▸ Dataset entries:
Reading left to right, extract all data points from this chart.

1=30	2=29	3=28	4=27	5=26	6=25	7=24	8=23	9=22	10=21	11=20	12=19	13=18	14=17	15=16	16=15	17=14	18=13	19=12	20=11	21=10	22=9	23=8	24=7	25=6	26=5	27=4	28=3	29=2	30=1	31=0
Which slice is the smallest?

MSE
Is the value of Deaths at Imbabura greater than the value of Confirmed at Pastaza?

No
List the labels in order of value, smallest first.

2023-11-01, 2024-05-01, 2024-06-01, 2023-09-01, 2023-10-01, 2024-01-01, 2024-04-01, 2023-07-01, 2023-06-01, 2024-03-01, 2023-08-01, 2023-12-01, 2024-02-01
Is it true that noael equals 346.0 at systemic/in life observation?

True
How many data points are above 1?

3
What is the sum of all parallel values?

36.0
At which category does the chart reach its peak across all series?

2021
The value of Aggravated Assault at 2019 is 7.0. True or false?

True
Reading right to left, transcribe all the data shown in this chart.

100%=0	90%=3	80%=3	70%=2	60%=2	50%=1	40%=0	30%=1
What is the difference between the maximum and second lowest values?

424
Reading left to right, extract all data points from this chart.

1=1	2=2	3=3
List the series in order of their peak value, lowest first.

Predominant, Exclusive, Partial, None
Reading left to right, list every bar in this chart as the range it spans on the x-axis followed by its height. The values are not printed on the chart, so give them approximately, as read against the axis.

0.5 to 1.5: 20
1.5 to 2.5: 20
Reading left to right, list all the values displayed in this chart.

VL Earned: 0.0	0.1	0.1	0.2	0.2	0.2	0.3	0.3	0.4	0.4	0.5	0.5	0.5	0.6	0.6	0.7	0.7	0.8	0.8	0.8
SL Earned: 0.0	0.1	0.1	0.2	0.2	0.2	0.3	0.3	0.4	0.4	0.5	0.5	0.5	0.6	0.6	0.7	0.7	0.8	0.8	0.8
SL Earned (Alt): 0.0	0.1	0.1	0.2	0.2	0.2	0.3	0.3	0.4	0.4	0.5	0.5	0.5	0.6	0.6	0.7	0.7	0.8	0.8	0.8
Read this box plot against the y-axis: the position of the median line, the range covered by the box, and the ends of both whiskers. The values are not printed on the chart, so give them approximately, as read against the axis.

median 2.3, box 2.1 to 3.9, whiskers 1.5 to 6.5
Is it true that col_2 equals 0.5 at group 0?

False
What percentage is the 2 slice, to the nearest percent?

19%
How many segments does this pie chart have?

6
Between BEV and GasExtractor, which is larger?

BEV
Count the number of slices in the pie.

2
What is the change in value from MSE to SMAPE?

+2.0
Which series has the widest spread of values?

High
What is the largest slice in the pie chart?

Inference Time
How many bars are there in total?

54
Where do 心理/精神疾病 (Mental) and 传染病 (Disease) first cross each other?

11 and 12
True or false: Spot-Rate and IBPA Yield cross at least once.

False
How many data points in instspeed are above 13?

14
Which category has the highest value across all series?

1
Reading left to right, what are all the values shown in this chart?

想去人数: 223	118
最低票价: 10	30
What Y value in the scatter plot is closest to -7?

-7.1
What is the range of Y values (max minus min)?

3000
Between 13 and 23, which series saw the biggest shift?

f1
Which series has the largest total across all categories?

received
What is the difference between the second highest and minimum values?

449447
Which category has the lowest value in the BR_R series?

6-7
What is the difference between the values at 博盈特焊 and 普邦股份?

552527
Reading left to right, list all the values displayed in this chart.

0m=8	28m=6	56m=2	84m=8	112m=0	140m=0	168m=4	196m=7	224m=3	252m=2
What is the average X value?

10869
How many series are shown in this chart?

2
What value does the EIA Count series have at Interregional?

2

▸ ACTIVITY:
Reproduce all of the records above word for word, keeping every line unchanged.

▸ ANSWER:
Reading left to right, extract all data points from this chart.

1=30	2=29	3=28	4=27	5=26	6=25	7=24	8=23	9=22	10=21	11=20	12=19	13=18	14=17	15=16	16=15	17=14	18=13	19=12	20=11	21=10	22=9	23=8	24=7	25=6	26=5	27=4	28=3	29=2	30=1	31=0
Which slice is the smallest?

MSE
Is the value of Deaths at Imbabura greater than the value of Confirmed at Pastaza?

No
List the labels in order of value, smallest first.

2023-11-01, 2024-05-01, 2024-06-01, 2023-09-01, 2023-10-01, 2024-01-01, 2024-04-01, 2023-07-01, 2023-06-01, 2024-03-01, 2023-08-01, 2023-12-01, 2024-02-01
Is it true that noael equals 346.0 at systemic/in life observation?

True
How many data points are above 1?

3
What is the sum of all parallel values?

36.0
At which category does the chart reach its peak across all series?

2021
The value of Aggravated Assault at 2019 is 7.0. True or false?

True
Reading right to left, transcribe all the data shown in this chart.

100%=0	90%=3	80%=3	70%=2	60%=2	50%=1	40%=0	30%=1
What is the difference between the maximum and second lowest values?

424
Reading left to right, extract all data points from this chart.

1=1	2=2	3=3
List the series in order of their peak value, lowest first.

Predominant, Exclusive, Partial, None
Reading left to right, list every bar in this chart as the range it spans on the x-axis followed by its height. The values are not printed on the chart, so give them approximately, as read against the axis.

0.5 to 1.5: 20
1.5 to 2.5: 20
Reading left to right, list all the values displayed in this chart.

VL Earned: 0.0	0.1	0.1	0.2	0.2	0.2	0.3	0.3	0.4	0.4	0.5	0.5	0.5	0.6	0.6	0.7	0.7	0.8	0.8	0.8
SL Earned: 0.0	0.1	0.1	0.2	0.2	0.2	0.3	0.3	0.4	0.4	0.5	0.5	0.5	0.6	0.6	0.7	0.7	0.8	0.8	0.8
SL Earned (Alt): 0.0	0.1	0.1	0.2	0.2	0.2	0.3	0.3	0.4	0.4	0.5	0.5	0.5	0.6	0.6	0.7	0.7	0.8	0.8	0.8
Read this box plot against the y-axis: the position of the median line, the range covered by the box, and the ends of both whiskers. The values are not printed on the chart, so give them approximately, as read against the axis.

median 2.3, box 2.1 to 3.9, whiskers 1.5 to 6.5
Is it true that col_2 equals 0.5 at group 0?

False
What percentage is the 2 slice, to the nearest percent?

19%
How many segments does this pie chart have?

6
Between BEV and GasExtractor, which is larger?

BEV
Count the number of slices in the pie.

2
What is the change in value from MSE to SMAPE?

+2.0
Which series has the widest spread of values?

High
What is the largest slice in the pie chart?

Inference Time
How many bars are there in total?

54
Where do 心理/精神疾病 (Mental) and 传染病 (Disease) first cross each other?

11 and 12
True or false: Spot-Rate and IBPA Yield cross at least once.

False
How many data points in instspeed are above 13?

14
Which category has the highest value across all series?

1
Reading left to right, what are all the values shown in this chart?

想去人数: 223	118
最低票价: 10	30
What Y value in the scatter plot is closest to -7?

-7.1
What is the range of Y values (max minus min)?

3000
Between 13 and 23, which series saw the biggest shift?

f1
Which series has the largest total across all categories?

received
What is the difference between the second highest and minimum values?

449447
Which category has the lowest value in the BR_R series?

6-7
What is the difference between the values at 博盈特焊 and 普邦股份?

552527
Reading left to right, list all the values displayed in this chart.

0m=8	28m=6	56m=2	84m=8	112m=0	140m=0	168m=4	196m=7	224m=3	252m=2
What is the average X value?

10869
How many series are shown in this chart?

2
What value does the EIA Count series have at Interregional?

2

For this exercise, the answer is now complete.